The various sections of the work, divided into two acts, reflect the wide variety of human emotional experience Handel attempted to capture in this expanded setting of poems from John Milton. There is whimsy and heartbreak and the dancers leap and fly about in mirror image groups at times evoking any number of characters and situations from hieroglyphics to a couple out for a walk with their dogs in the park. The work is immense with a large cast of dancers and one fascinating set of images after the next. The men and women of the ensemble appear in pastel garb amidst a minimal but colorful empty box of a set that is supposed to recall paintings by William Blake, but just as easily brings to mind Mark Rothko. It can be deliriously silly and deadly serious at turns. Best of all, Morris’ preference for live music has led this performance to be joined by the Los Angeles Opera orchestra under Grant Gershon. They sounded strong in a contemporary fashion for Baroque music and were joined by four excellent soloists: Barry Banks, Sarah Coburn, Hei-Kyung Hong, and John Relyea. All were spot on, but I must admit being particularly taken with Hong’s bright and easy soprano. She may not be at the top of the big international opera star heap, but she certainly has the voice for it. Banks and Relyea both had ample energy and easily projected from the pit without clashing with any of the action on stage. There is no projection of the text, however, which is a good thing for the visual aesthetic overall, but may leave the viewer wanting a little bit if you're not familiar with some of the content in advance.

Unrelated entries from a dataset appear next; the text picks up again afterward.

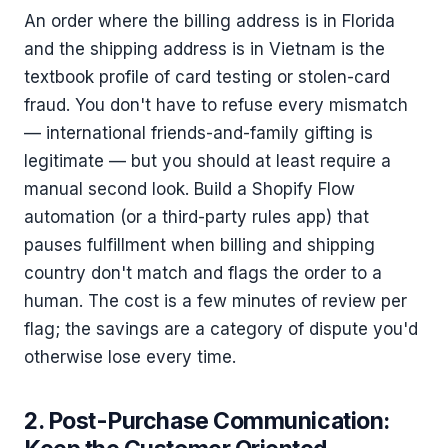
An order where the billing address is in Florida
and the shipping address is in Vietnam is the
textbook profile of card testing or stolen-card
fraud. You don't have to refuse every mismatch
— international friends-and-family gifting is
legitimate — but you should at least require a
manual second look. Build a Shopify Flow
automation (or a third-party rules app) that
pauses fulfillment when billing and shipping
country don't match and flags the order to a
human. The cost is a few minutes of review per
flag; the savings are a category of dispute you'd
otherwise lose every time.
2. Post-Purchase Communication:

It is fair to say that Morris’ L’Allegro does have edges that make it seem like it’s from another time. The pastel costumes when seen alongside Sarah Coburn’s single-shouldered white draped dress distinctly recalled Xanadu. And though it can be decidedly cheeky with its sly gay subtexts, it can feel surprisingly genteel in its approach at other times. But there is ample beauty here, and the performance is a keen reminder of Morris' legacy on the dance world. It's a welcome return from Morris' company, and he was met with a very enthusiastic reception at the final curtain. The show repeats through Sunday, May 9, at the Dorothy Chandler Pavilion.